Les programmes devaient être renforcés, nous avons cherché les moyens de le faire. Nous avons fait preuve d'inventivité et de créativité. Le recours au produit des amendes de la concurrence était à notre portée, et permettra de renforcer utilement les programmes Horizon Europe, Santé et Erasmus. Nous avons eu recours à ce mécanisme, entre autres, afin de renforcer ponctuellement les crédits dans ce cadre financier pluriannuel. La première vocation des ressources propres n'est pas de récupérer de l'argent, mais surtout de créer du lien entre les politiques publiques européennes et le budget européen. Bien sûr, la contribution sur les déchets plastiques, qui sera de 5,8 milliards pour 2021, a vocation à diminuer, ce dont nous pouvons nous réjouir. Cette diminution crée du lien ; elle donne du sens et de la valeur ajoutée à nos politiques publiques européennes. N'y voyez pas de schizophrénie de la part du Parlement européen, ce sont des réponses techniques, juridiques à des besoins, en l'occurrence le renforcement des programmes. Ces réponses se doublent d'une vision à long terme de mise en oeuvre de politiques publiques européennes par des ressources propres. Ces dernières sont destinées à accompagner des politiques publiques européennes telles que la transition écologique.

M. Allizard, à titre personnel, je suis favorable à une Europe fédérale. Je vous le dis sans ambiguïté et sans difficulté. Pour autant, ce qui m'intéresse aujourd'hui n'est pas de construire une Europe fédérale, mais de façonner une Europe qui fonctionne et qui protège les Européens. Face à la crise, la meilleure réponse a été européenne. Je n'ai, par conséquent, aucune difficulté à dire que je soutiens l'instrument de relance européen. Avant celui-ci, je soutenais déjà l'instauration de nouvelles ressources propres parce que je pense que c'est le sens de l'Histoire.

Si nous voulons une Europe à la hauteur des défis du XXIe siècle, nous devons développer de nouvelles ressources propres. Ce plan de relance européen, destiné à enrayer la crise, donne un argument supplémentaire au Parlement européen pour ce faire. J'insiste de nouveau sur un point : notre objectif n'est pas de retirer une part de souveraineté fiscale aux États membres. Vous êtes parlementaires, il vous reviendra demain de ratifier, ou non, une décision sur les ressources propres. Le dernier mot vous appartiendra, et ce pour toutes les questions fiscales et budgétaires.
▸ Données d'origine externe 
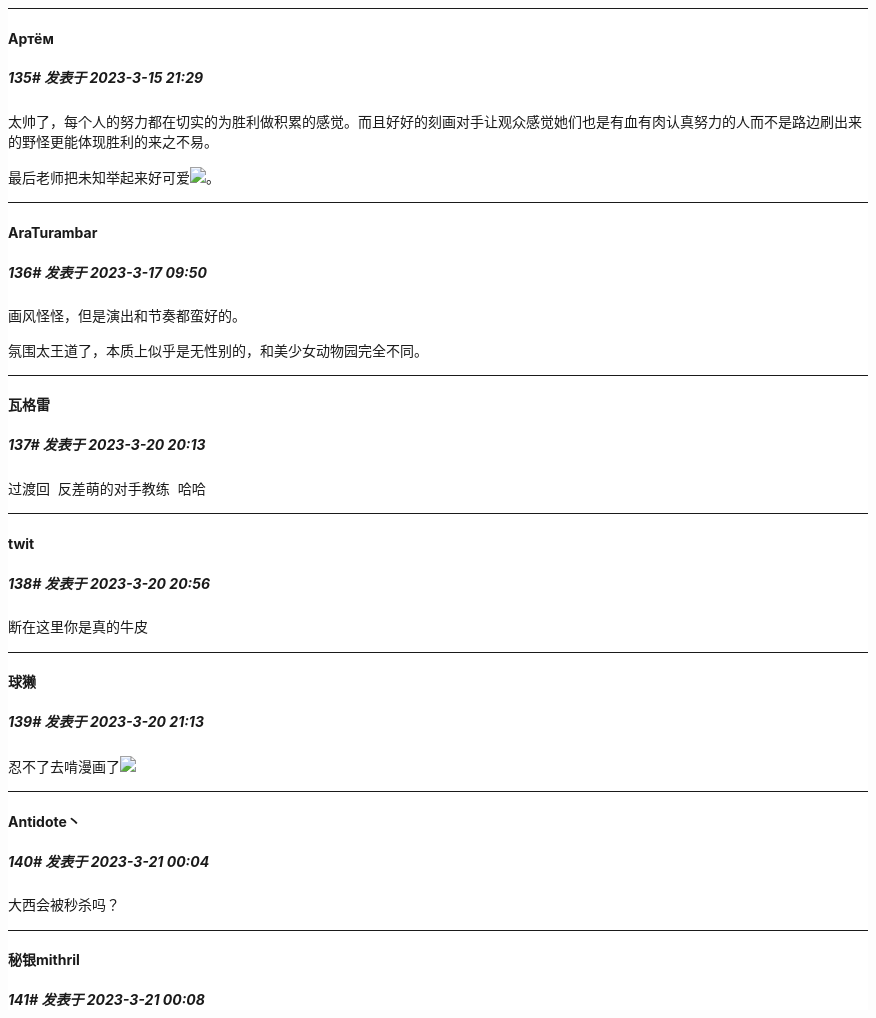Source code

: 
*****

####  Артём  
##### 135#       发表于 2023-3-15 21:29

太帅了，每个人的努力都在切实的为胜利做积累的感觉。而且好好的刻画对手让观众感觉她们也是有血有肉认真努力的人而不是路边刷出来的野怪更能体现胜利的来之不易。

最后老师把未知举起来好可爱<img src="https://static.saraba1st.com/image/smiley/face2017/072.png" referrerpolicy="no-referrer">。


*****

####  AraTurambar  
##### 136#       发表于 2023-3-17 09:50

画风怪怪，但是演出和节奏都蛮好的。

氛围太王道了，本质上似乎是无性别的，和美少女动物园完全不同。

*****

####  瓦格雷  
##### 137#       发表于 2023-3-20 20:13

过渡回  反差萌的对手教练  哈哈


*****

####  twit  
##### 138#       发表于 2023-3-20 20:56

断在这里你是真的牛皮


*****

####  球獭  
##### 139#       发表于 2023-3-20 21:13

忍不了去啃漫画了<img src="https://static.saraba1st.com/image/smiley/face2017/125.png" referrerpolicy="no-referrer">


*****

####  Antidote丶  
##### 140#       发表于 2023-3-21 00:04

大西会被秒杀吗？

*****

####  秘银mithril  
##### 141#       发表于 2023-3-21 00:08
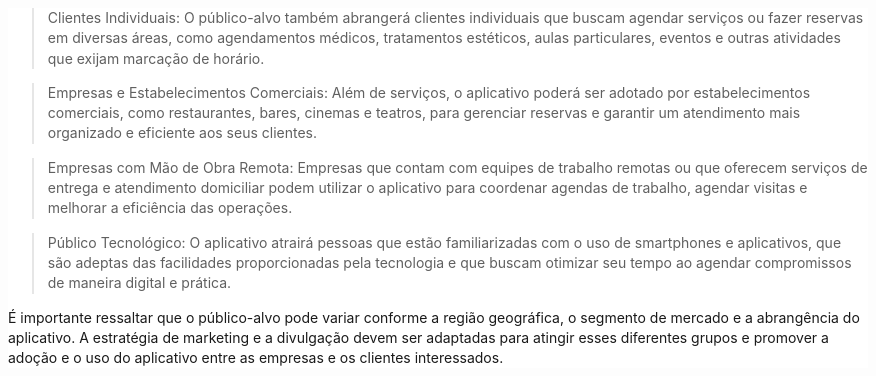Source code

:> Clientes Individuais: O público-alvo também abrangerá clientes individuais que buscam agendar serviços ou fazer reservas em diversas áreas, como agendamentos médicos, tratamentos estéticos, aulas particulares, eventos e outras atividades que exijam marcação de horário.

> Empresas e Estabelecimentos Comerciais: Além de serviços, o aplicativo poderá ser adotado por estabelecimentos comerciais, como restaurantes, bares, cinemas e teatros, para gerenciar reservas e garantir um atendimento mais organizado e eficiente aos seus clientes.

> Empresas com Mão de Obra Remota: Empresas que contam com equipes de trabalho remotas ou que oferecem serviços de entrega e atendimento domiciliar podem utilizar o aplicativo para coordenar agendas de trabalho, agendar visitas e melhorar a eficiência das operações.

> Público Tecnológico: O aplicativo atrairá pessoas que estão familiarizadas com o uso de smartphones e aplicativos, que são adeptas das facilidades proporcionadas pela tecnologia e que buscam otimizar seu tempo ao agendar compromissos de maneira digital e prática.

É importante ressaltar que o público-alvo pode variar conforme a região geográfica, o segmento de mercado e a abrangência do aplicativo. A estratégia de marketing e a divulgação devem ser adaptadas para atingir esses diferentes grupos e promover a adoção e o uso do aplicativo entre as empresas e os clientes interessados.
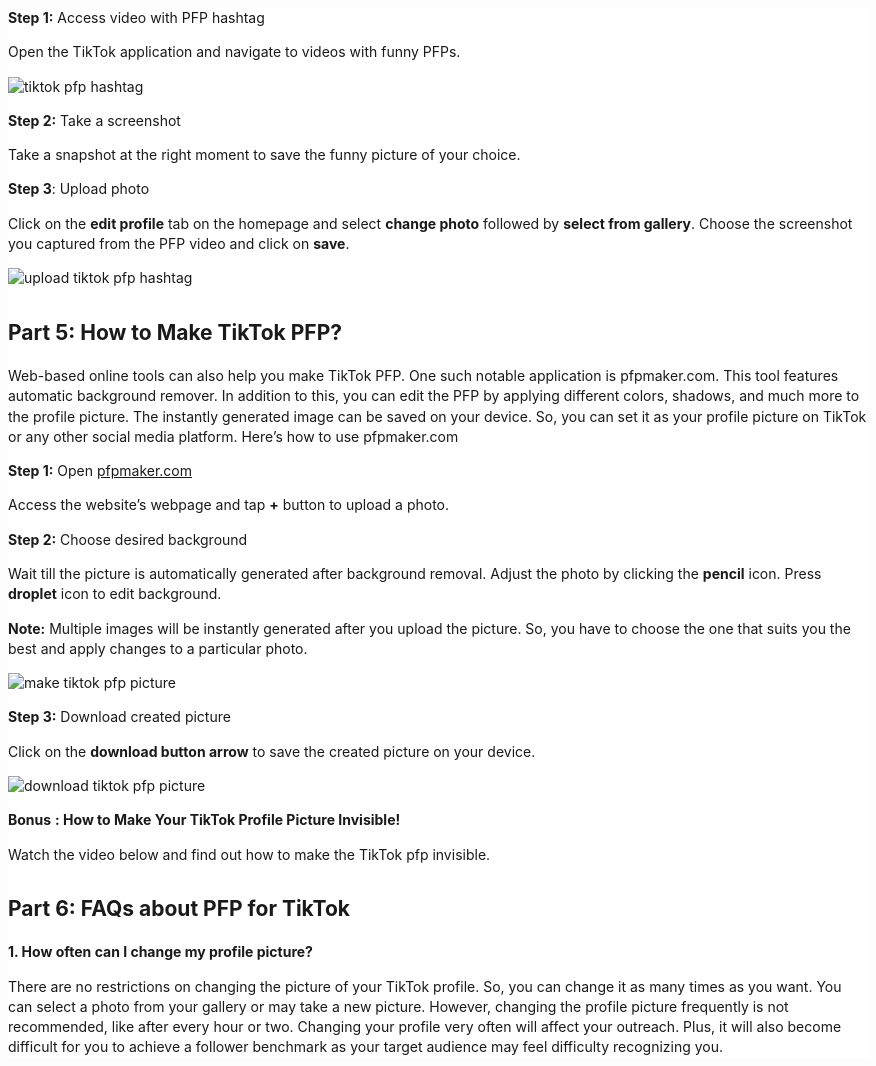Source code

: **Step 1:** Access video with PFP hashtag

Open the TikTok application and navigate to videos with funny PFPs.

![ tiktok pfp hashtag](https://images.wondershare.com/filmora/article-images/tiktok-pfp-hashtag-search-result.jpg)

**Step 2:** Take a screenshot

Take a snapshot at the right moment to save the funny picture of your choice.

**Step 3**: Upload photo

Click on the **edit profile** tab on the homepage and select **change photo** followed by **select from gallery**. Choose the screenshot you captured from the PFP video and click on **save**.

![upload tiktok pfp hashtag](https://images.wondershare.com/filmora/article-images/upload-pfp-hashtag-screenshot-as-profile.jpg)

## Part 5: How to Make TikTok PFP?

Web-based online tools can also help you make TikTok PFP. One such notable application is pfpmaker.com. This tool features automatic background remover. In addition to this, you can edit the PFP by applying different colors, shadows, and much more to the profile picture. The instantly generated image can be saved on your device. So, you can set it as your profile picture on TikTok or any other social media platform. Here’s how to use pfpmaker.com

**Step 1:** Open [pfpmaker.com](https://pfpmaker.com/)

Access the website’s webpage and tap **+** button to upload a photo.

**Step 2:** Choose desired background

Wait till the picture is automatically generated after background removal. Adjust the photo by clicking the **pencil** icon. Press **droplet** icon to edit background.

**Note:** Multiple images will be instantly generated after you upload the picture. So, you have to choose the one that suits you the best and apply changes to a particular photo.

![make tiktok pfp picture](https://images.wondershare.com/filmora/article-images/make-tiktok-pfp-picture.jpg)

**Step 3:** Download created picture

Click on the **download button arrow** to save the created picture on your device.

![download tiktok pfp picture](https://images.wondershare.com/filmora/article-images/download-made-tiktok-pfp-picture.jpg)

**Bonus** **: How to Make Your TikTok Profile Picture Invisible!**

Watch the video below and find out how to make the TikTok pfp invisible.

## Part 6: FAQs about PFP for TikTok

**1\. How often can I change my profile picture?**

There are no restrictions on changing the picture of your TikTok profile. So, you can change it as many times as you want. You can select a photo from your gallery or may take a new picture. However, changing the profile picture frequently is not recommended, like after every hour or two. Changing your profile very often will affect your outreach. Plus, it will also become difficult for you to achieve a follower benchmark as your target audience may feel difficulty recognizing you.
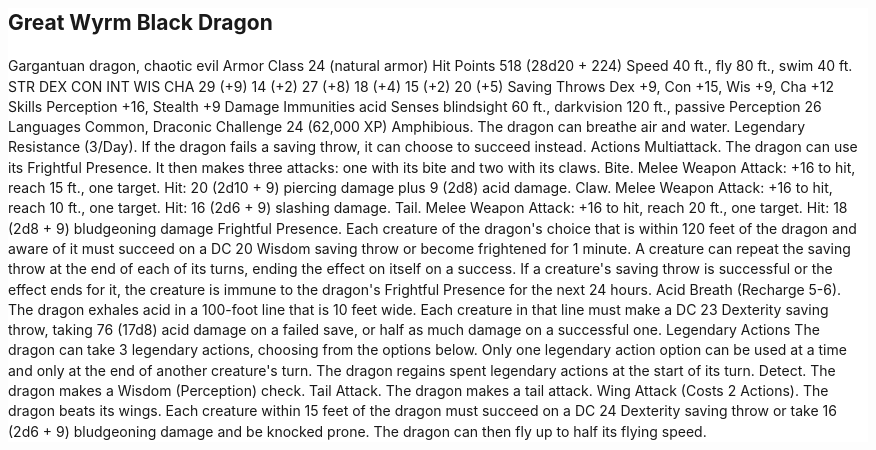 
## Great Wyrm Black Dragon
Gargantuan dragon, chaotic evil
Armor Class 24 (natural armor)
Hit Points 518 (28d20 + 224)
Speed 40 ft., fly 80 ft., swim 40 ft.
STR DEX CON INT WIS CHA
29 (+9) 14 (+2) 27 (+8) 18 (+4) 15 (+2) 20 (+5)
Saving Throws Dex +9, Con +15, Wis +9, Cha +12
Skills Perception +16, Stealth +9
Damage Immunities acid
Senses blindsight 60 ft., darkvision 120 ft., passive
Perception 26
Languages Common, Draconic
Challenge 24 (62,000 XP)
Amphibious. The dragon can breathe air and water.
Legendary Resistance (3/Day). If the dragon fails a saving
throw, it can choose to succeed instead.
Actions
Multiattack. The dragon can use its Frightful Presence.
It then makes three attacks: one with its bite and two
with its claws.
Bite. Melee Weapon Attack: +16 to hit, reach 15 ft.,
one target. Hit: 20 (2d10 + 9) piercing damage plus 9
(2d8) acid damage.
Claw. Melee Weapon Attack: +16 to hit, reach 10 ft.,
one target. Hit: 16 (2d6 + 9) slashing damage.
Tail. Melee Weapon Attack: +16 to hit, reach 20 ft., one
target. Hit: 18 (2d8 + 9) bludgeoning damage
Frightful Presence. Each creature of the dragon's choice
that is within 120 feet of the dragon and aware of it
must succeed on a DC 20 Wisdom saving throw or
become frightened for 1 minute. A creature can repeat
the saving throw at the end of each of its turns, ending
the effect on itself on a success. If a creature's saving
throw is successful or the effect ends for it, the
creature is immune to the dragon's Frightful Presence
for the next 24 hours.
Acid Breath (Recharge 5-6). The dragon exhales acid in a
100-foot line that is 10 feet wide. Each creature in that
line must make a DC 23 Dexterity saving throw, taking
76 (17d8) acid damage on a failed save, or half as
much damage on a successful one.
Legendary Actions
The dragon can take 3 legendary actions, choosing
from the options below. Only one legendary action
option can be used at a time and only at the end of
another creature's turn. The dragon regains spent
legendary actions at the start of its turn.
Detect. The dragon makes a Wisdom (Perception)
check.
Tail Attack. The dragon makes a tail attack.
Wing Attack (Costs 2 Actions). The dragon beats its
wings. Each creature within 15 feet of the dragon
must succeed on a DC 24 Dexterity saving throw
or take 16 (2d6 + 9) bludgeoning damage and be
knocked prone. The dragon can then fly up to half
its flying speed.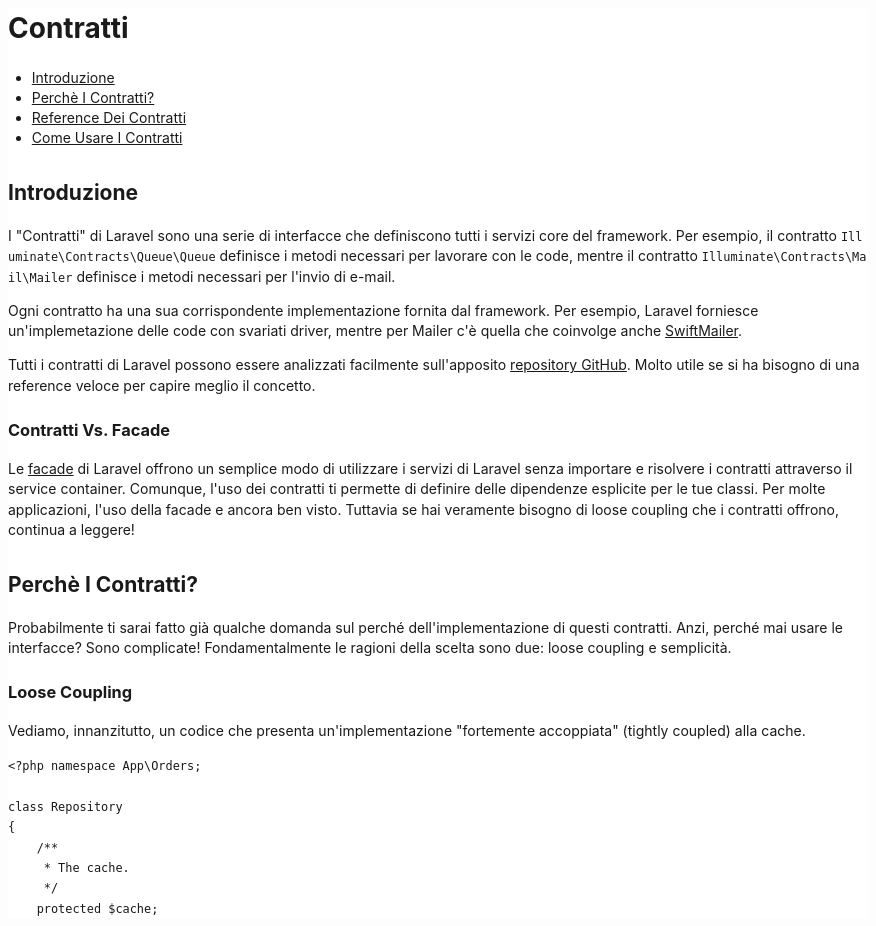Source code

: # Contratti

- [Introduzione](#introduzione)
- [Perchè I Contratti?](#perche-contratti)
- [Reference Dei Contratti](#reference-contratti)
- [Come Usare I Contratti](#come-usare-contratti)

<a name="introduzione"></a>
## Introduzione

I "Contratti" di Laravel sono una serie di interfacce che definiscono tutti i servizi core del framework. Per esempio, il contratto `Illuminate\Contracts\Queue\Queue` definisce i metodi necessari per lavorare con le code, mentre il contratto `Illuminate\Contracts\Mail\Mailer` definisce i metodi necessari per l'invio di e-mail.

Ogni contratto ha una sua corrispondente implementazione fornita dal framework. Per esempio, Laravel forniesce un'implemetazione delle code con svariati driver, mentre per Mailer c'è quella che coinvolge anche [SwiftMailer](http://swiftmailer.org/).

Tutti i contratti di Laravel possono essere analizzati facilmente sull'apposito [repository GitHub](https://github.com/illuminate/contracts). Molto utile se si ha bisogno di una reference veloce per capire meglio il concetto.

### Contratti Vs. Facade

Le [facade](/docs/{{version}}/facades) di Laravel offrono un semplice modo di utilizzare i servizi di Laravel senza importare e risolvere i contratti attraverso il service container. Comunque, l'uso  dei contratti ti permette di definire delle dipendenze esplicite per le tue classi. Per molte applicazioni, l'uso della facade e ancora ben visto. Tuttavia se hai veramente bisogno di loose coupling che i contratti offrono, continua a leggere!

<a name="perche-contratti"></a>
## Perchè I Contratti?

Probabilmente ti sarai fatto già qualche domanda sul perché dell'implementazione di questi contratti. Anzi, perché mai usare le interfacce? Sono complicate! Fondamentalmente le ragioni della scelta sono due: loose coupling e semplicità.

### Loose Coupling

Vediamo, innanzitutto, un codice che presenta un'implementazione "fortemente accoppiata" (tightly coupled) alla cache. 

	<?php namespace App\Orders;

	class Repository
	{
		/**
		 * The cache.
		 */
		protected $cache;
Enfin, M. Marie, je ne sais pas moi-même ce qui fera plier M. Orbán. Les coups de téléphone et les interactions bilatérales avec plusieurs États membres doivent se multiplier, car la crise politique doit être évitée. La Pologne a besoin des crédits du Fonds de cohésion, de même que la Hongrie. Par ailleurs, il existe une solution juridique si demain, la Pologne, la Slovénie et la Hongrie décidaient de bloquer l'adoption de l'instrument de relance et du CFP. Aux termes de cette solution, ce dernier ne serait pas mis en oeuvre dans le cadre négocié, mais les programmes s'appliqueraient quand même en 2021. Le mécanisme de garantie de l'État de droit s'appliquera inéluctablement. En cas de blocage, ces trois pays s'exposeraient à des coupes, au cas où ils ne respecteraient pas l'État de droit.

En ce qui concerne la solution politique, je laisse les chefs d'État ou de gouvernement avancer en la matière. Enfin, en cas de blocage réel, et bien que ce ne soit pas ma solution privilégiée, l'instrument de relance pourrait être mis en oeuvre dans le cadre de la coopération renforcée. Cette possibilité existe. La Pologne, la Hongrie et la Slovénie refuseront-elles toujours d'en être, le cas échéant ? Nous en reparlerons.